I voti sgonfiati "Le università guardano oltre"

Zeni (Anp Milano e Monza): solito divario Nord-Sud. Valutazione poco credibile, abolire il valore legale.

I voti sgonfiati  "Le università  guardano oltre"
I voti sgonfiati "Le università guardano oltre"

"Le valutazioni si sono sgonfiate rispetto al periodo Covid": il primo commento, a caldo, di Mauro Agostino Donato Zeni, dirigente del liceo Tenca e presidente dell’Associazione nazionale presidi di Milano e Monza-Brianza. "È indubbio, e anche comprensibile, che avere avuto una commissione tutta interna negli anni del Covid abbia condotto a valutazioni più generose. Ciò detto, le differenze territoriali sono evidenti anche quest’anno", sottolinea il presidente di Anp Milano, col report del Ministero alla mano. "In Lombardia l’1,1% degli studenti ha ottenuto la lode, a livello nazionale tre volte tanto. E se la Lombardia è tornata ad avere il 4% dei diplomati col 100, a livello nazionale sono quasi il doppio. I casi sono due: o c’è una differenza antropologica o il sistema di valutazione è sempre meno credibile. E infatti abbiamo già visto che le università ormai da anni non guardano proprio i risultati degli esami di Stato ma fanno un loro test". Zeni chiede una riflessione sulla valutazione, al di là della maturità, e un cambio di passo radicale: "Abolire il valore legale del titolo di studi". "È una fotocopia degli anni passati, come d’altronde lo è la scuola, che è tutto fuorché originale - il punto di vista del preside Andrea di Mario, dal classico Carducci -: una maturità liceo-centrica e ombelicale nello stesso liceo. Si cerca una valutazione in uscita quando servirebbe una valutazione in entrata. Un rituale assurdo che serve a mettere un coperchio sulla scuola, un sigillo. Inutile anche commentare i dati". Di Mario era presidente in un professionale quest’anno: "Ed è qui che si capisce che non c’è più l’ascensore sociale, nonostante ci siano studenti di grande intelligenza".

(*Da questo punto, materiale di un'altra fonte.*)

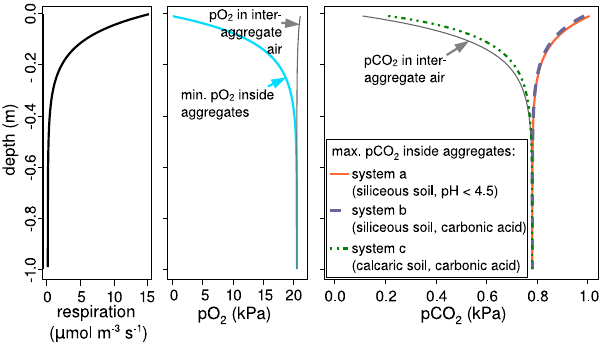
Fig.8. Modelled O 2 (middle)and CO 2 (right)partialpressures(0–1 m soildepth)intheinter-aggregate Fig. 8. Modelled O 2 (middle) and CO 2 (right) partial pressures (0– air andthemaximumvaluesin thewater phaseinside thesoilaggregatesforsiliceousandcalcaricsoil. Respiration(left)mainlytakesplaceintheupper30cmofthesoil. 1m soil depth) in the inter-aggregate air and the maximum values in the water phase inside the soil aggregates for siliceous and calcaric soil. Respiration (left) mainly takes place in the upper 30cm of the soil. 27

Tornando ai voti, al di là di lodi e bocciature, "quest’anno è mancata la fascia intermedia", sottolinea Roberto Garroni, dirigente del Virgilio di Milano. "Credo sia un retaggio del Covid, non dimentichiamoci che sono i ragazzi che erano in terza superiore quando è cominciata la pandemia - continua - e tanta differenza l’ha fatta la commissione mista. Io solitamente sono un fan della commissione con gli esterni, ma per questi ragazzi, sempre più alle prese con fobie e ansie, non funziona". Altro tema: il peso che si dà alle prove. "La seconda prova, di indirizzo, dovrebbe avere un peso maggiore - il commento di Emilia Ametrano, preside dell’artistico Brera -. Da noi dura tre giorni, si crea un progetto di ricerca". "Se l’esame di Stato non va eliminato perché è comunque un momento in cui i ragazzi si mettono alla prova, va sicuramente ripensato, privilegiando il colloquio orale e la valutazione e certificazione delle competenze in uscita, unico strumento che al momento può aspirare ad avere un discreto livello di oggettività e di fondamentale importanza per favorire l’ingresso nel mondo del lavoro", conclude Rossana Di Gennaro, dall’alberghiero Carlo Porta.Si.Ba.